Currently, there are no treatments available for those that suffer from colour blindness as it is extremely hard to remove genes from a person let alone repair them itself. There has only been ways to assist those by using computers or certain sounds to represent a colour though because of the sophistication and intricacies of the human eye, nothing substantial has been created as of yet.
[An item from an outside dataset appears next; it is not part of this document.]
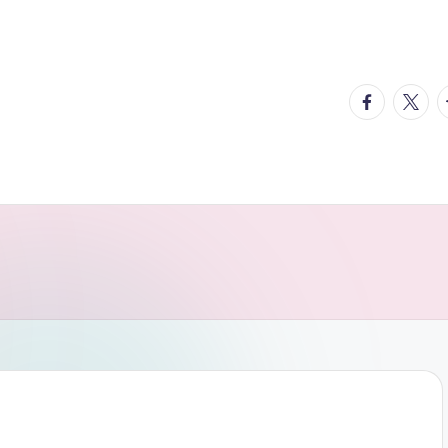
facebook.
twitte
t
In one experiment researchers at the University of Washington and the University of Florida were able to give a dichromatic squirrel monkey human vision or more commonly known as trichromatic vision or seeing in 3 colours which was done by using gene therapy (Dolgin, 2009).

Alpern. (1974). Typical and atypical monochromacy studied by specific quantitative perimetry. Acta Ophthalmol , 24.

Dalton, J. (1999). Extraordinary facts relating to the vision of colours: with observations. Memoirs of the Literary and Philosophical Society of Manchester , 28-45.

Dolgin, E. E. (2009, September 16). Retrieved March 2, 2010, from

Johnson S, M. M. (2004). Achromatopsia caused by novel mutations in both CNGA3 and CNGB3. Journal of Medical Genetics , 61.

Karl R. Gegenfurtner, L. T. (2001). Color vision: from genes to perception . Cambridge: Cambridge University Press.

Sciences, U. o. (2006). Colour Blindness. Chicago.